Healthy Eating

How to Make Banana Oats Shake? A Delicious Healthy Oats Banana Smoothie

Healthy Oats Banana Smoothie

How To Make Banana Oats Shake?

A smoothie is a beverage made by puréeing ingredients in a blender. A smoothie commonly has a liquid base, such as fruit juice or milk, yogurt or ice cream. Other ingredients may be added, including fruits, vegetables. Creating a delicious and nutritious banana oats shake is quick and easy.
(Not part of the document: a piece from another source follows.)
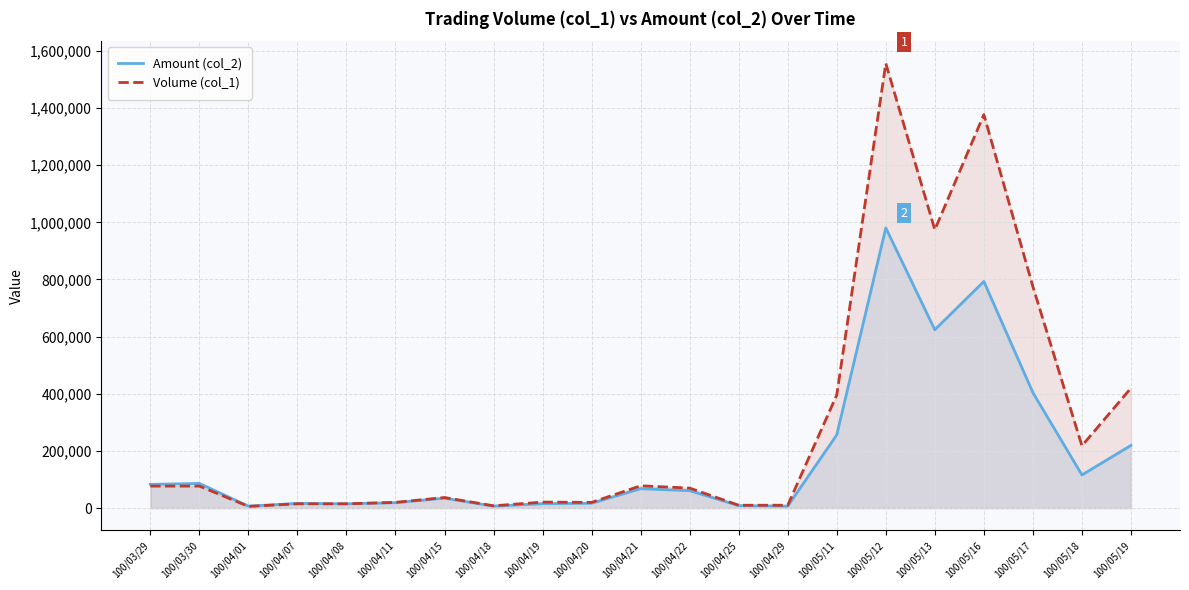

At which category is the sum across all series the highest?

100/05/12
Here’s a detailed recipe that includes step-by-step instructions:

  • 1 large ripe banana
  • 1/2 cup rolled oats
  • 1 cup milk (you can use dairy milk or any plant-based milk such as almond, soy, or oat milk)
  • 1/2 cup yogurt (optional for extra creaminess)
  • 1 tablespoon honey or maple syrup (optional for added sweetness)
  • 1 teaspoon vanilla extract (optional for flavor)
  • A pinch of cinnamon (optional for extra flavor)
  • Ice cubes (optional for a chilled shake)
  1. Prepare the Ingredients:
    • Peel the banana and break it into chunks.
    • Measure out the oats, milk, yogurt, honey, and vanilla extract.
  2. Blend the Oats:
    • Place the rolled oats in a blender and pulse a few times until they are finely ground. This step ensures the oats blend smoothly into the shake.
  3. Add the Banana and Other Ingredients:
    • Add the banana chunks, milk, yogurt (if using), honey or maple syrup, vanilla extract, and cinnamon to the blender.
  4. Blend Until Smooth:
    • Blend all the ingredients on high speed until the mixture is smooth and creamy. If you prefer a thinner shake, you can add a little more milk and blend again.
  5. Add Ice (Optional):
    • If you want a chilled shake, add a few ice cubes to the blender and blend until the ice is crushed and the shake is frothy.
  6. Serve:
    • Pour the banana oats shake into a glass. You can sprinkle a little extra cinnamon on top if desired.
  7. Enjoy:
    • Enjoy your nutritious banana oats shake as a breakfast drink, a post-workout snack, or a healthy treat any time of the day.

Tips:

  • For a Vegan Option: Use plant-based milk and skip the yogurt or use a plant-based yogurt.
  • Add Protein: If you want to increase the protein content, you can add a scoop of your favorite protein powder.
  • Extra Fiber: Add a tablespoon of chia seeds or flaxseeds for an extra boost of fiber.
  • Different Flavors: You can add other fruits like strawberries or blueberries for a different flavor profile.